Copy each entry below verbatim. Skip the pictures.

── Records to process

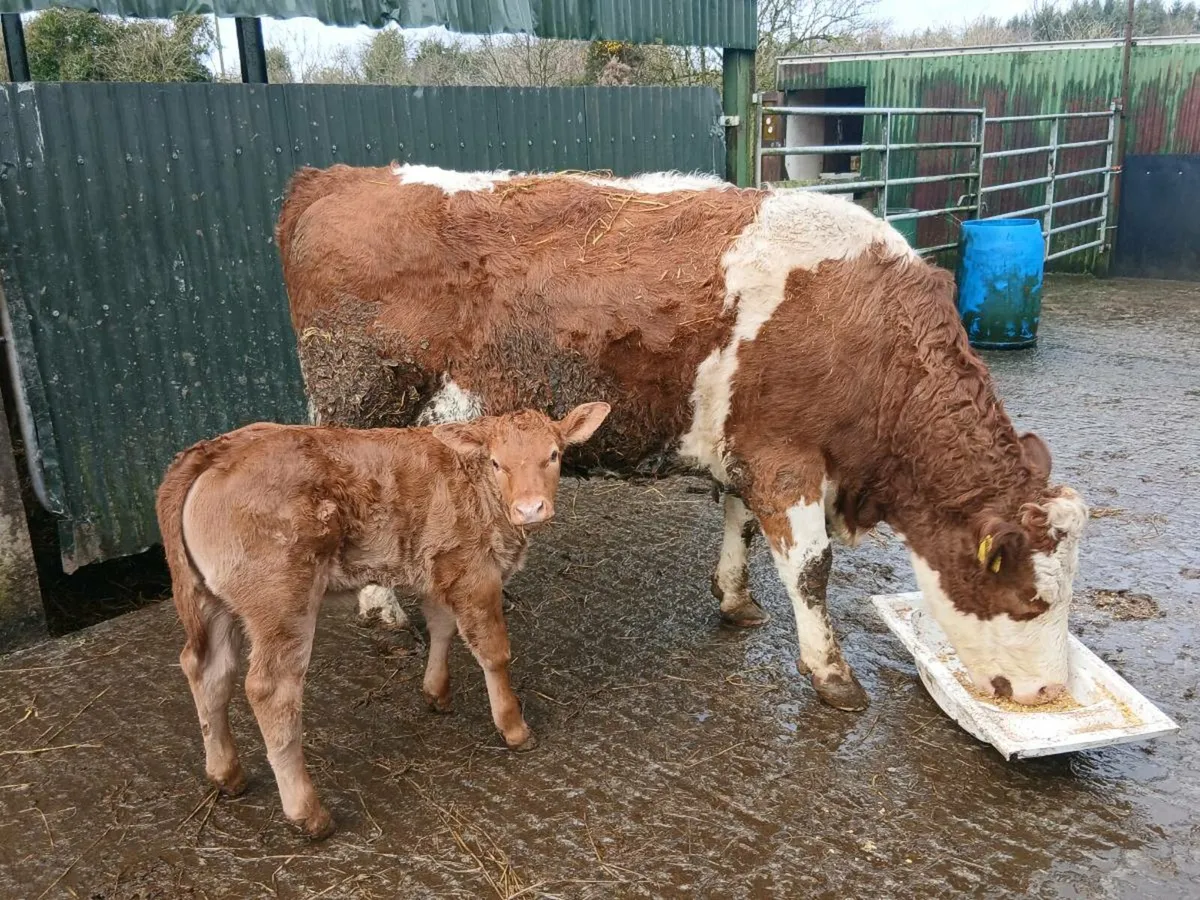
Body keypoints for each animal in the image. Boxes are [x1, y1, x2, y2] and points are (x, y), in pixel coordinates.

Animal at [156, 403, 611, 838]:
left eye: (553, 455)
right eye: (497, 463)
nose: (530, 508)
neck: (477, 487)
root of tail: (214, 450)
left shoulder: (437, 566)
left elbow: (442, 626)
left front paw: (436, 693)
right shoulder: (475, 573)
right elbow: (494, 652)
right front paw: (514, 728)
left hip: (212, 600)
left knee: (207, 669)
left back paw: (226, 773)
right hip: (281, 601)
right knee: (270, 690)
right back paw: (309, 814)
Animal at [275, 162, 1089, 715]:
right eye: (1031, 601)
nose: (1048, 692)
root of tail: (337, 178)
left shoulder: (747, 448)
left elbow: (740, 526)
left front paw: (734, 599)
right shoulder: (787, 457)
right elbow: (812, 569)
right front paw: (830, 673)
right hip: (361, 394)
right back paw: (382, 611)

────

Solved exercise –
Body keypoints for each animal in the image. Boxes are [x1, y1, x2, y2] and points are (x, y), in pixel coordinates.

Animal at [156, 403, 611, 838]:
left eye: (553, 455)
right eye: (497, 463)
nose: (530, 508)
neck: (477, 487)
root of tail: (214, 450)
left shoulder: (437, 566)
left elbow: (442, 626)
left front paw: (436, 693)
right shoulder: (475, 573)
right elbow: (494, 652)
right front paw: (514, 728)
left hip: (212, 600)
left knee: (207, 669)
left back paw: (226, 773)
right hip: (281, 601)
right knee: (270, 690)
right back paw: (309, 814)
Animal at [275, 162, 1089, 715]:
right eye: (1031, 601)
nose: (1048, 692)
root of tail: (337, 178)
left shoulder: (747, 448)
left elbow: (740, 526)
left front paw: (734, 599)
right shoulder: (787, 457)
right elbow: (812, 569)
right front paw: (830, 673)
right hip: (361, 394)
right back paw: (382, 611)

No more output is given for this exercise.